We’ve talked a lot about all the amazing advantages that come from using LED bulbs over other methods of lighting…but how do they actually work?

LEDs are efficient, durable, long-lasting and amazing value for money. A major reason for these benefits comes down to the fundamentals of how an LED is built. Let’s take a quick and simple look at how an LED works and what sets them apart from other bulbs.

How Do They Work?

LED stands for Light Emitting Diode. These diodes are tiny semi-conductors (which is a material that can have a variable ability to conduct electrical currents) that emit light when a current passes through it. Think of them like tiny light bulbs that can be easily fitted into an electric circuit.

These microchips produce visible light with minimal wastage, resulting in a method of lighting that boasts a 90% efficiency rate. A 6-watt halogen bulb will produce an equivalent number of lumens as a 60w halogen as a result.

It also means they can be very compact, which is why you’ll see them used in a range of practical applications, including flat screen LCD TVs and unusually shaped light fittings.

This also makes LEDs a lot more durable, and helps them to last for a really long time!

How Are They Different?

An incandescent bulb produces light by heating a filament to such a point that they start to glow, generating light. This is called incandescing! This is massively inefficient, as it results in nearly 90% of the energy is wasted on heat, rather than producing light. It’s also a lot less safe, hot bulbs are a fire risk!

A halogen bulb works in much the same way, but with slightly more advanced technology results in slightly improved efficiency. Still, there’s a reason these are being phased out in favour of LED bulbs.

CFLs are an alternative source of lighting that’s a little bit more efficient than incandescent bulbs. In these lights, an electric current flows between electrodes through a tube containing gases- most commonly mercury vapour. This is relatively efficient, but should your bulb break, then this can be very dangerous for your health. They’re also hard to dispose of in a green manner.

There are a few other quirks that come from the unique construction of LED bulbs.

LEDs are directional light sources, which simply means they emit light in a specific direction. This makes them a great choice for targeted lighting, as they can produce a more direct beam of light with less radiant illumination.

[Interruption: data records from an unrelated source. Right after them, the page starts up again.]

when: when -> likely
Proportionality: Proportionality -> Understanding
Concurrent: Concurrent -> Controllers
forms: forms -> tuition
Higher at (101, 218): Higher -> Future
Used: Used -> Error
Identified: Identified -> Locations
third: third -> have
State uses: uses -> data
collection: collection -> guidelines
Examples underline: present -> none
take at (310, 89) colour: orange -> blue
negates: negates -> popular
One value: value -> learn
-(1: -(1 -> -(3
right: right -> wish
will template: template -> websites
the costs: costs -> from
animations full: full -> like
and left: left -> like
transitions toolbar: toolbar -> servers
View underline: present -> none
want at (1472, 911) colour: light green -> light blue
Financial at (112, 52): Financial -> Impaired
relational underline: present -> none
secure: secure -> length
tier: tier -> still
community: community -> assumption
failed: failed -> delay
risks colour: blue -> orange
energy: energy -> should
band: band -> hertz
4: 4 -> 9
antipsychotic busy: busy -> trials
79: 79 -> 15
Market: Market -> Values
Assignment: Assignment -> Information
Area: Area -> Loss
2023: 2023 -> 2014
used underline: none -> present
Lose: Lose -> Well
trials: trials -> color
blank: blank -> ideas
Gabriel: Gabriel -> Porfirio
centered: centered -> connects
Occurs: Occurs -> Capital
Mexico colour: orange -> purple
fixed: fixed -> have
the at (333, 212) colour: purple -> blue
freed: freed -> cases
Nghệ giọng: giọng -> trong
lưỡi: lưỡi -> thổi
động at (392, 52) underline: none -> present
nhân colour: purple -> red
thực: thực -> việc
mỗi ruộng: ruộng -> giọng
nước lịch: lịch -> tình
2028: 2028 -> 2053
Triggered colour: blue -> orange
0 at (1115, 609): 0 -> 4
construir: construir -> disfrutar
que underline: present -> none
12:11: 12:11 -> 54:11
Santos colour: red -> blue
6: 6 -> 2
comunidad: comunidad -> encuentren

However, as the technology advances, you’ll find more and more LED bulbs that can produce lighting that closely mimics the lighting effects that you get with older bulbs. Look for bulbs with larger diffusers and wider beam angles.

LEDs can also produce light in a range of colours and colour temperatures much more easily, because their chips can be ‘programmed’ to produce different colours. This is why you can get LEDs with RGB potential, which makes them a very popular option in smart homes!